Highlights:
- One primary constraint of these vulnerabilities is that an attacker must have authenticated access to an Exchange server to use these exploits.
- Microsoft has issued a list of remedial activities that organizations may take to safeguard their systems, notwithstanding the lack of a patch for the upgrades.
Microsoft Exchange server is a staple for businesses but is also a prime target for hackers. Last week, GTSC announced attacks have begun chaining two new zero-day Exchange flaws as part of coordinated assaults.
Though not much information is available, Microsoft verified in a blog post that a suspected state-sponsored threat actor had utilized these flaws to exfiltrate data from less than 10 businesses effectively.
The vulnerabilities impact Exchange Server 2013, 2016, and 2019. The CVE-2022-41040 is a Server-Side Request Forgery (SSRF) flaw, and CVE-2022-41082 provides remote code execution if the attacker has access to PowerShell.
When coupled with other techniques, an attacker can utilize the SSRF flag to install malicious malware to a target network remotely.
On-premises Microsoft Exchange servers: An irresistible target
Given that 65,000 businesses are using Microsoft Exchange, organizations must be prepared, potential threat actors can exploit these vulnerabilities. After all, this is not the first time that on-premises Exchange servers have been attacked.
In March of 2017, a Chinese threat actor named Hafnium exploited four zero-day vulnerabilities in on-premises versions of Exchange Server and successfully compromised at least 30,000 U.S. firms.

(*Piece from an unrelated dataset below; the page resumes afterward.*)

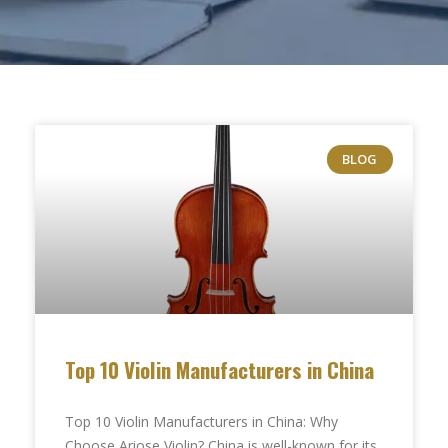
BLOG
Top 10 Violin Manufacturers in China
Top 10 Violin Manufacturers in China: Why
Choose Ariose Violin? China is well-known for its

During these assaults, Hafnium stole user credentials to access the enterprise’s exchange servers, deployed malicious malware to acquire remote admin access, and initiated sensitive data collection.
While this unknown state-sponsored threat actor has targeted just a few businesses, Exchange is a high-value target for cybercriminals since it allows access to important information.
Travis Smith, vice president of malware threat research at Qualys, said, “Exchange is a juicy target for threat actors to exploit for two primary reasons.”
Travis Smith said, “First, Exchange is an email server, so it must be connected directly to the internet. And being directly connected to the internet creates an attack surface accessible from anywhere in the world, drastically increasing its risk of being attacked.”
One primary constraint of these vulnerabilities is that an attacker must have authenticated access to an Exchange server to use these exploits.
While this is a barrier, threat actors may easily collect login credentials – via purchasing one of the 15 billion exposed passwords on the dark web or by fooling staff into handing them over via phishing emails or social engineering assaults.
At this stage, Microsoft anticipates that there will be an uptick in activity around the threat.
How to reduce the risk
While there’s no patch available for the updates, Microsoft has issued a list of remedial activities that organizations may take to safeguard their systems.
Microsoft recommends that businesses examine and implement the URL Rewrite Instructions detailed in its Microsoft Security Response Center post and has released a script to mitigate the SSRF issue.
The tech firm also recommends the following activities for firms that use Microsoft 365 Defender:
- Enable cloud-delivered protection in Microsoft Defender Antivirus
- Enable tamper resistance
- Use the block mode for EDR
- Enable network security
- Enable fully automated inquiry and remediation
- Enable network security to restrict access to harmful sites by users and applications
Indirectly, enterprises may limit the danger of exploitation by stressing security awareness. They can also educate their employees about social engineering vulnerabilities and the significance of effective password management. This will help reduce the likelihood of a cybercriminal getting administrator access to Exchange.
Lastly, it’s maybe time for organizations to consider whether running an on-premises Exchange server is necessary.